» **Exercise objective**:
Pull out each line of the material below that contains the word "What". Case counts.

» **Data for analysis**:
··········
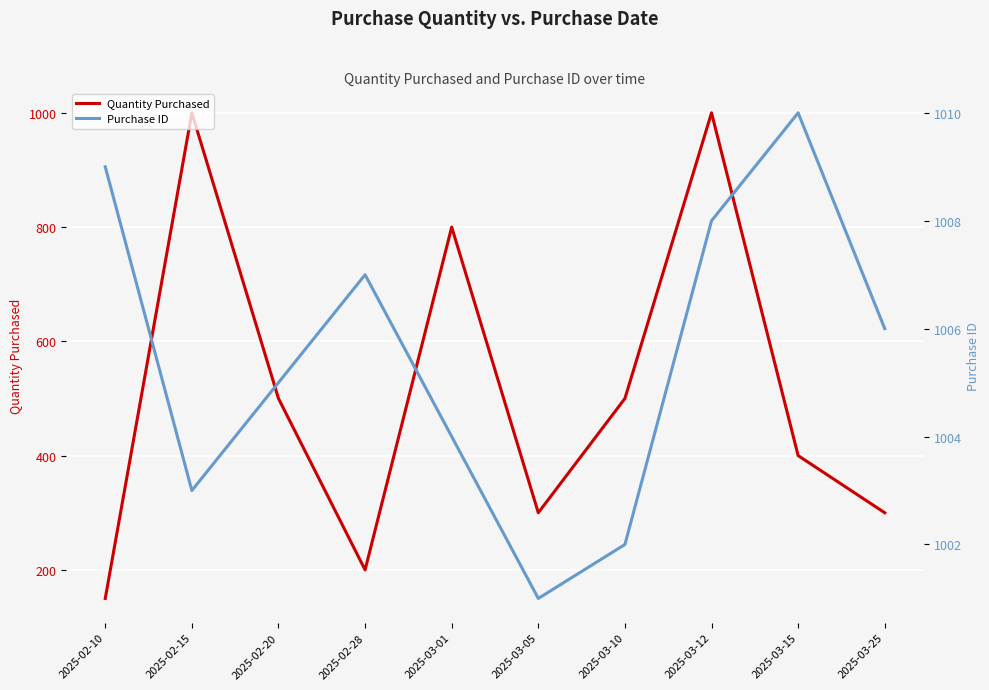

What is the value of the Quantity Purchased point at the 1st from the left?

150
··········
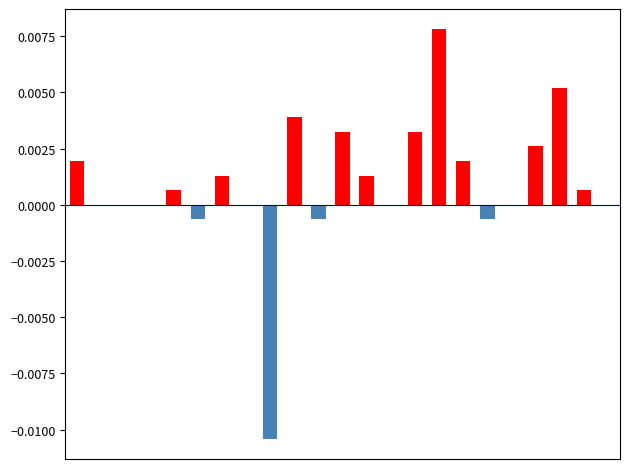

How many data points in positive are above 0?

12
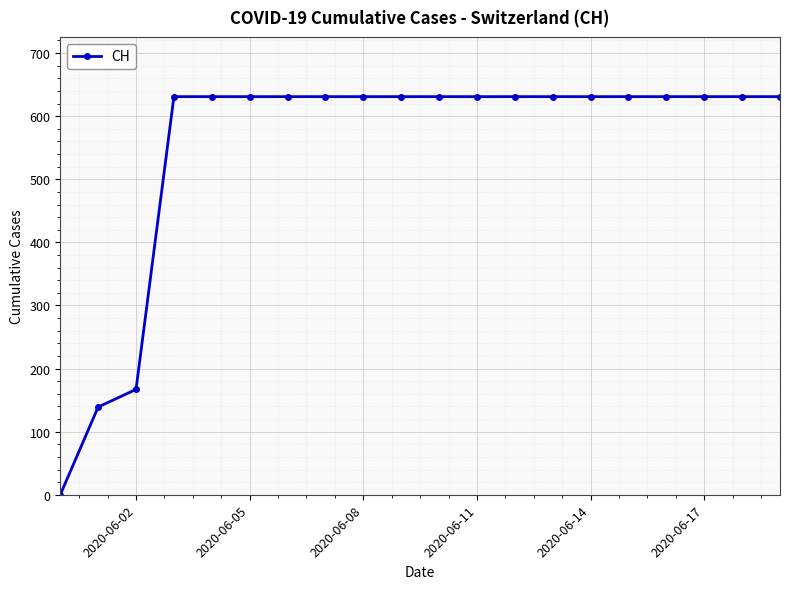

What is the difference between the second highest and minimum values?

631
··········
» **Your solution**:
What is the value of the Quantity Purchased point at the 1st from the left?
What is the difference between the second highest and minimum values?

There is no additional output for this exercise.